To be able to play younger is a great and fleeting gift. I had it once. I could play fourteen at twenty--four. Part of it is in the way you carry yourself, the pitch of your voice, but part of it is pure physiognomy. Nell has that in spades. At twenty--two she is slender and small, and in her faded smock dress that had once belonged to all of us in turn, she could pass for thirteen.

I shake my head. “No. I was just acting, or I had no idea what I was doing.”

“But what would you have done if he’d taken you up on it?” Her face is tilted up and the sun is lighting her eyes and her eyes are the sun.

“I would have run, and he never would have caught me because he would have had to stay and pay the check.”

She turns back to the tree in front of her, giving it fierce consideration. “We talk about these situations in school all the time, about how no matter who you are, there’s always going to be someone with more power than you. They want us to think it out, you know, go through all the scenarios in advance of anything happening so we’ll be ready.”

“Nothing happened to me,” I say. Things happened to me, but not on that day, and not like that. “And for the record, Charlie was a prince.”

She nods but she’s still looking at her hands. “It’s terrifying,” she says quietly, and now I see the tears in her eyes. “The idea that in order to get to do this thing you really, really want, you might be told you have to do the exact thing you’d never want to do.”

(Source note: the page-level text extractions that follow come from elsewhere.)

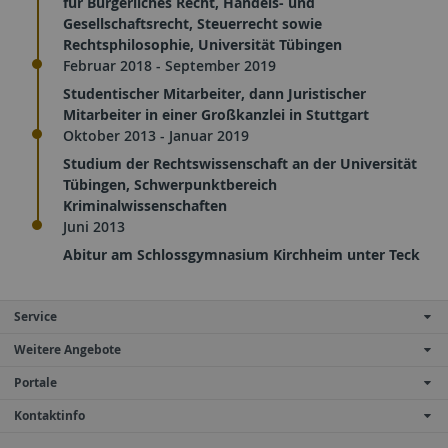
für Bürgerliches Recht, Handels- und
Gesellschaftsrecht, Steuerrecht sowie
Rechtsphilosophie, Universität Tübingen
Februar 2018 - September 2019
Studentischer Mitarbeiter, dann Juristischer
Mitarbeiter in einer Großkanzlei in Stuttgart
Oktober 2013 - Januar 2019
Studium der Rechtswissenschaft an der Universität
Tübingen, Schwerpunktbereich
Kriminalwissenschaften
Juni 2013
Abitur am Schlossgymnasium Kirchheim unter Teck
Service
Weitere Angebote
Portale
Kontaktinfo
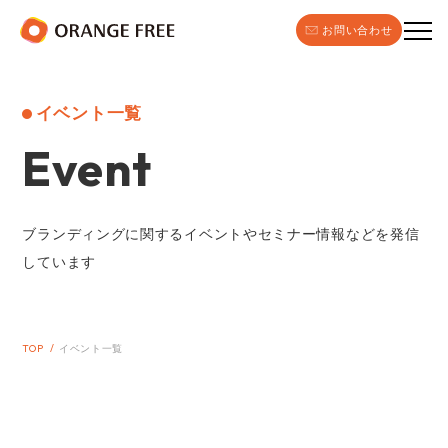
お問い合わせ
イベント一覧
Event
ブランディングに関するイベントやセミナー情報などを発信
しています
TOP
イベント一覧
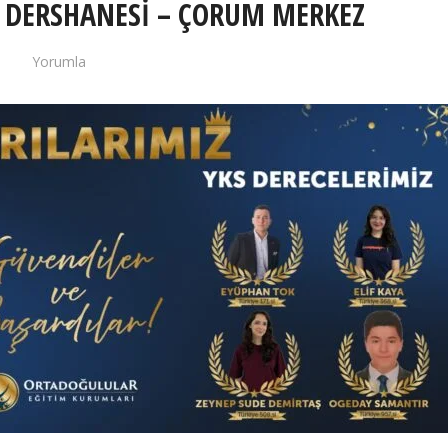
Ş DERSHANESİ – ÇORUM MERKEZ
Yorumla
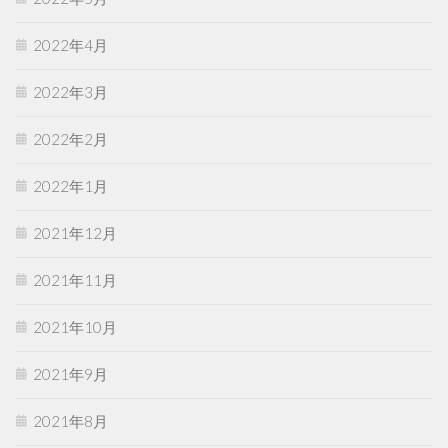
2022年4月
2022年3月
2022年2月
2022年1月
2021年12月
2021年11月
2021年10月
2021年9月
2021年8月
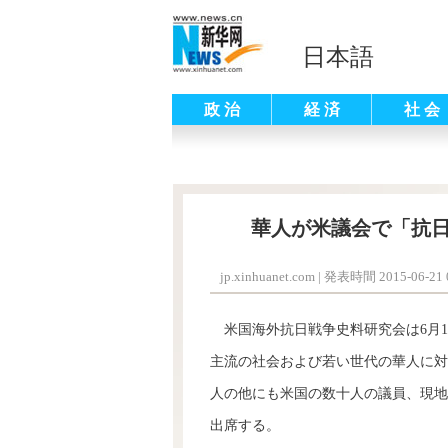
日本語
政 治
経 済
社 会
華人が米議会で「抗
jp.xinhuanet.com
|
発表時間 2015-06-21 0
米国海外抗日戦争史料研究会は6月1
主流の社会および若い世代の華人に対
人の他にも米国の数十人の議員、現地
出席する。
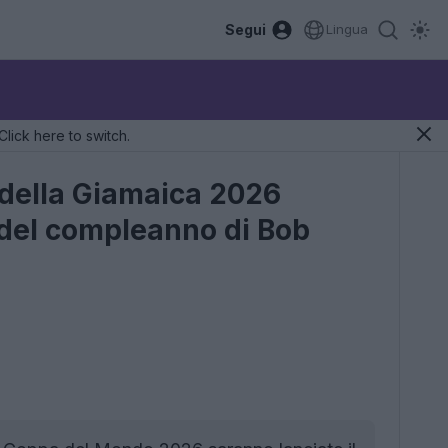
Segui
Lingua
Click here to switch.
 della Giamaica 2026
 del compleanno di Bob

I wish I could tell her, Oh, my darling, that’s all behind us now. Those are very old stories about things that don’t happen anymore, but instead I take her in my arms. I want to tell her she will never be hurt, that everything will be fair, and that I will always, always be there to protect her. No one sees us but the swallows looping overhead. She puts her arms around my waist and we stand there, just like that, casting a single shadow across the grass.